# Info for new user to Sony cameras



## ptvredwings (Feb 5, 2017)

I've been using Canon my entire time doing photography and currently have a Canon T3, 18-55 kit, Canon 50mm f/1.8, and a Sigma 24-60 f/2.8. I do concert and skate photography as well as general portraits and wanting to do video for skate parts and vlogging (T3 doesn't let me manually change video settings). Now I've been looking at the Sony a6000, it seems perfect but will it fit the lenses I currently have, and any other similar cameras around the same price that would have a display screen to flip back towards myself to be able to see myself while vlogging?


----------



## cherylynne1 (Feb 5, 2017)

You would need an adapter to fit the lenses that you already have to the a6000, but yes, it can be done. Here's a guide to Sony adapters: Ultimate Guide to Sony Lens Adapters The Sigma MC-11 is probably going to be your best bet. However, you should know that you will get better autofocus performance with native lenses than you will with adapted lenses. 

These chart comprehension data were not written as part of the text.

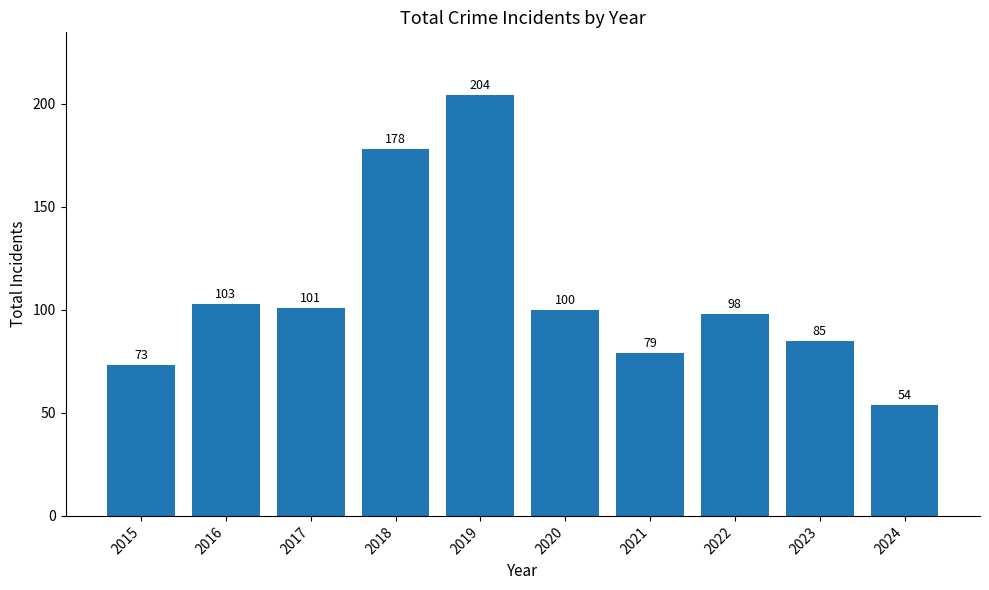

What is the sum of all values?

1075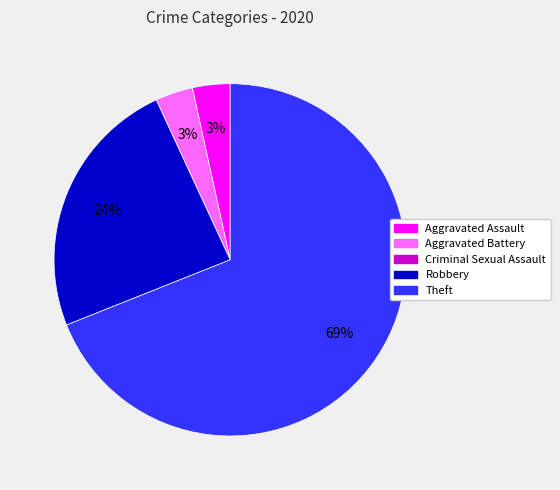

To the nearest percent, what is the average slice percentage?

20%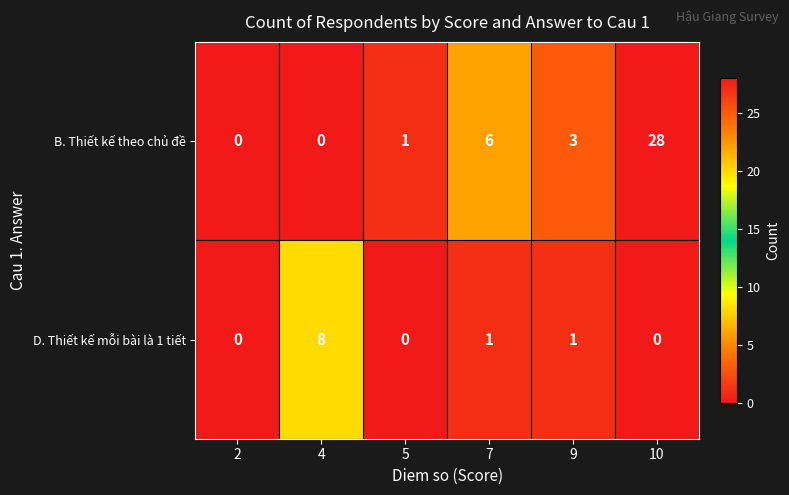

What is the greatest value displayed?

28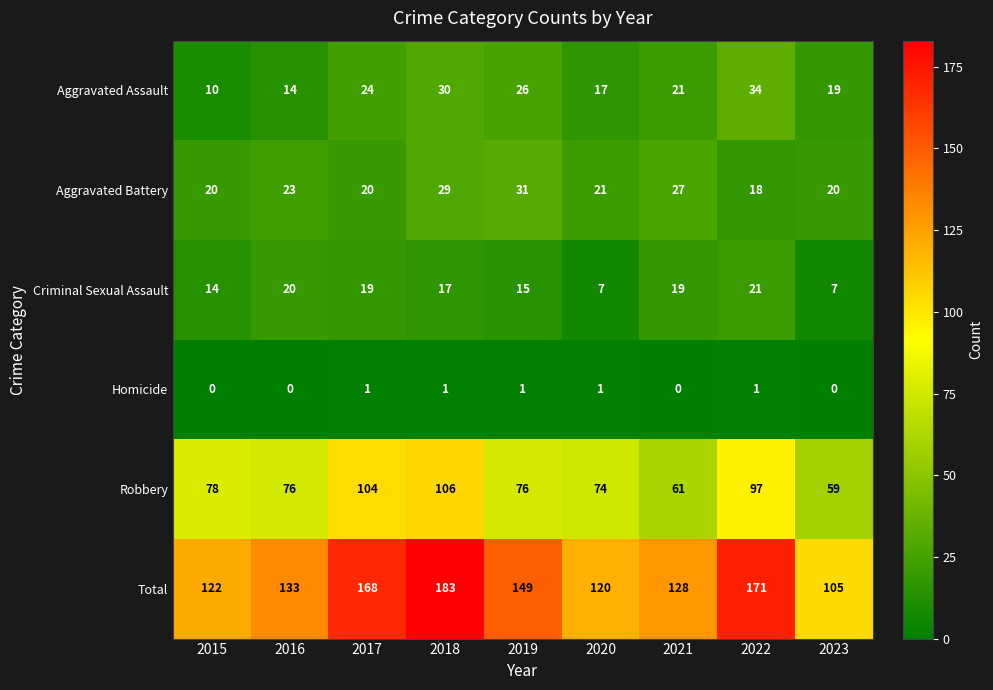

At which label does Aggravated Assault first exceed 21?

2017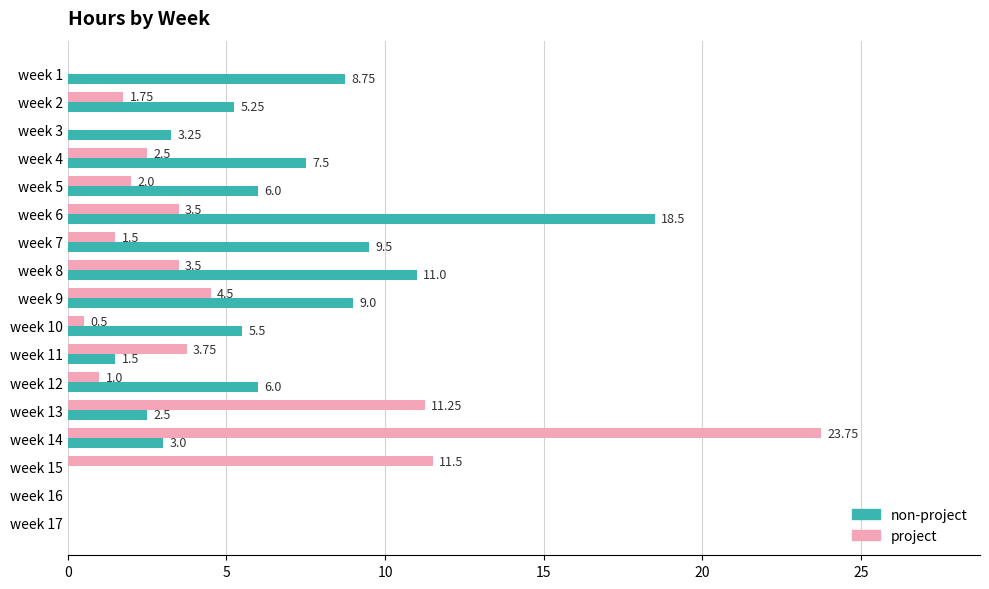

Which series changed the most between week 7 and week 11?

non-project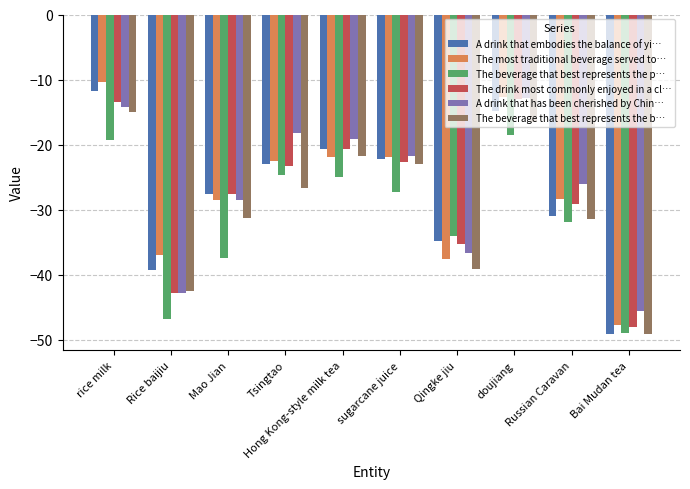

Reading left to right, what are all the values shown in this chart?

A drink that embodies the balance of yi…: -11.8	-39.2	-27.6	-23.0	-20.7	-22.2	-34.8	-14.8	-31.0	-49.2
The most traditional beverage served to…: -10.4	-37.0	-28.5	-22.4	-21.9	-21.9	-37.6	-12.6	-28.3	-47.7
The beverage that best represents the p…: -19.2	-46.9	-37.5	-24.7	-24.9	-27.2	-34.1	-18.5	-31.9	-49.0
The drink most commonly enjoyed in a cl…: -13.4	-42.8	-27.7	-23.3	-20.7	-22.7	-35.3	-13.1	-29.2	-48.0
A drink that has been cherished by Chin…: -14.3	-42.9	-28.5	-18.2	-19.2	-21.7	-36.7	-12.9	-26.1	-45.6
The beverage that best represents the b…: -14.9	-42.6	-31.4	-26.7	-21.8	-23.1	-39.1	-16.6	-31.4	-49.1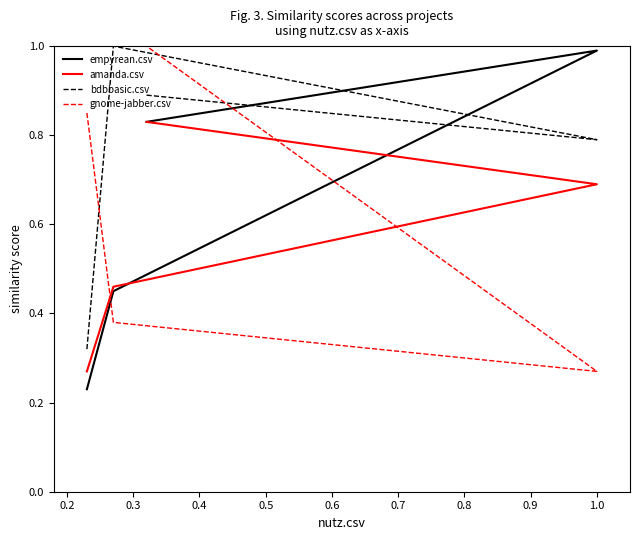

Which series has the widest spread of values?

empyrean.csv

And on that note, the a6000's AF system might struggle sometimes with a skate park, particularly if they're coming straight toward you. The a6300's AF system does much better in that regard, I think I remember one of the AF test videos was actually at a skate park. I know it's out of your budget, I'm just trying to make sure your expectations are in line with reality. 

Another thing to consider is that the a6000 doesn't have a 180-degree articulating screen. It can tilt up or down, but not completely around. The a5100 has the articulating screen, but you lose the viewfinder and hot shoe. 

As for other cameras, you might want to take a look at Panasonic. They're generally considered the leaders in video for mirrorless. The G85 might work for you. I don't know about the autofocus capabilities, though, that's something you should definitely look up some videos and reviews about.


----------